* **Data for the task**:

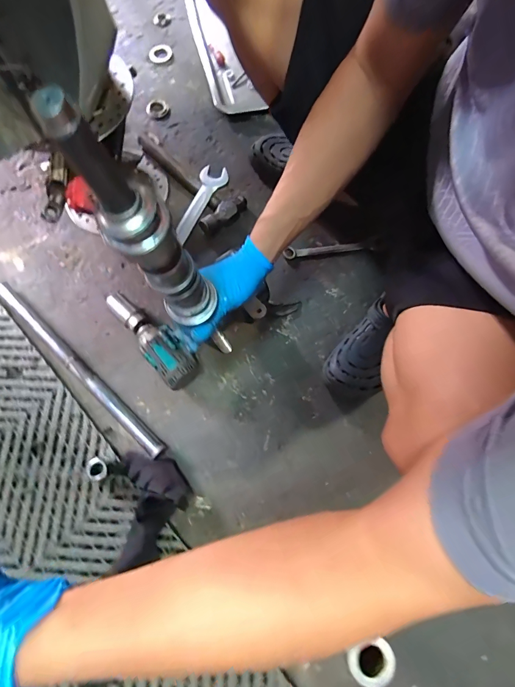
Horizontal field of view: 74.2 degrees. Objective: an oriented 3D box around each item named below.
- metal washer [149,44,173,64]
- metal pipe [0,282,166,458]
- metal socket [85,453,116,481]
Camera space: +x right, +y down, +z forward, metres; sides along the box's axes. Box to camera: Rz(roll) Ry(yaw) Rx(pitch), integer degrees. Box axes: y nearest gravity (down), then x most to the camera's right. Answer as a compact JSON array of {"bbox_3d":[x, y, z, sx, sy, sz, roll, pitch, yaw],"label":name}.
[{"bbox_3d":[-0.239,-0.716,0.842,0.056,0.006,0.058,-9,74,-2],"label":"metal washer"},{"bbox_3d":[-0.322,0.038,0.603,0.433,0.028,0.026,41,78,11],"label":"metal pipe"},{"bbox_3d":[-0.249,0.197,0.546,0.035,0.038,0.038,0,74,0],"label":"metal socket"}]

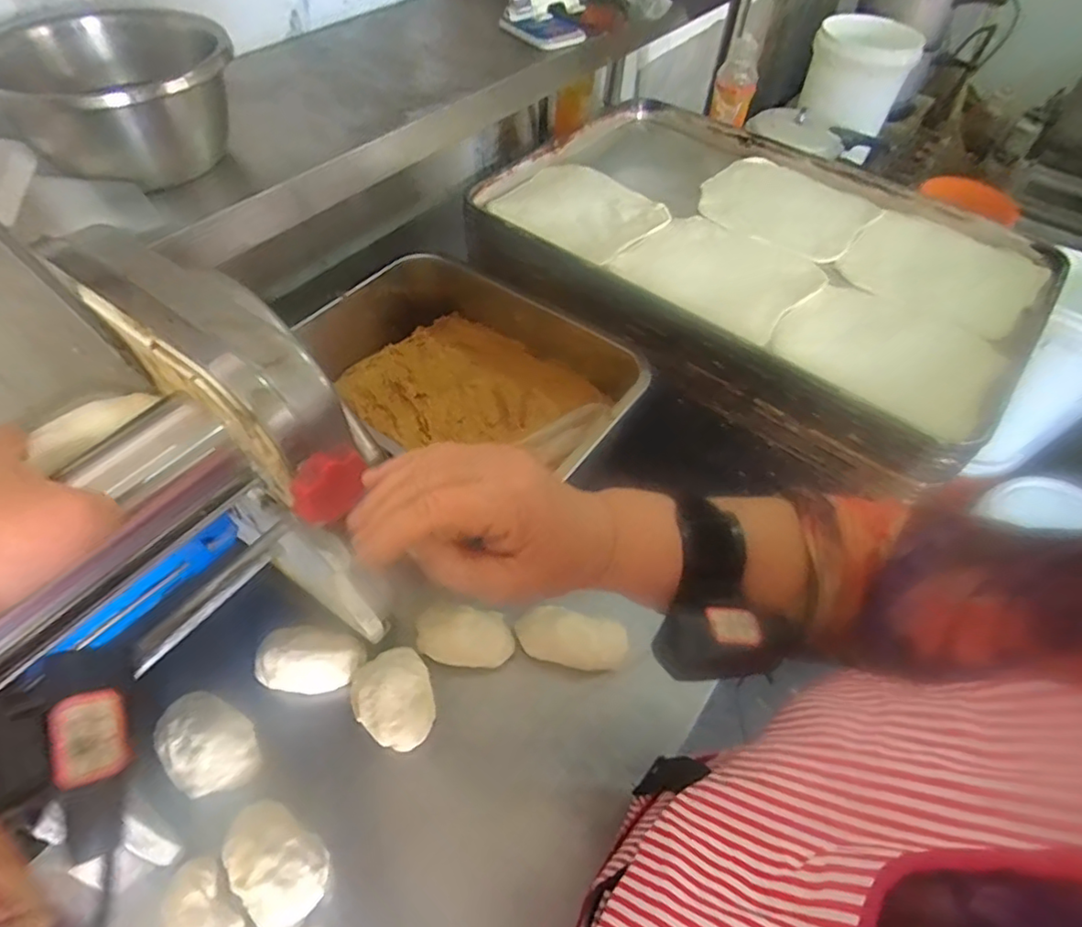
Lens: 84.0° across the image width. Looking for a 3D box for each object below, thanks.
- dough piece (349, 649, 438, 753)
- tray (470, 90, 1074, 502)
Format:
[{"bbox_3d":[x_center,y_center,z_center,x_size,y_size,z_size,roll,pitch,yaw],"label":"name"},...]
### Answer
[{"bbox_3d":[-0.128,0.210,0.535,0.067,0.032,0.080,-27,59,-22],"label":"dough piece"},{"bbox_3d":[0.249,-0.239,0.747,0.595,0.117,0.395,33,58,20],"label":"tray"}]

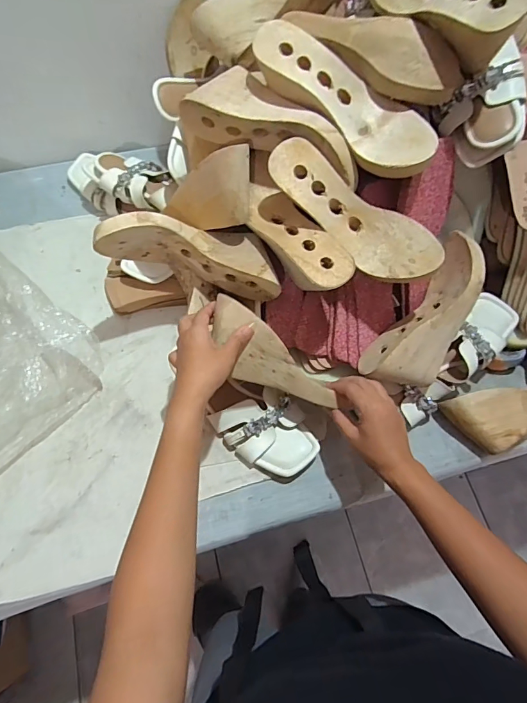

* **Instructions for the task**: From the listing above, give the number of lines in which the word "each" occurs, and nothing else.

* **Exercise response**: 2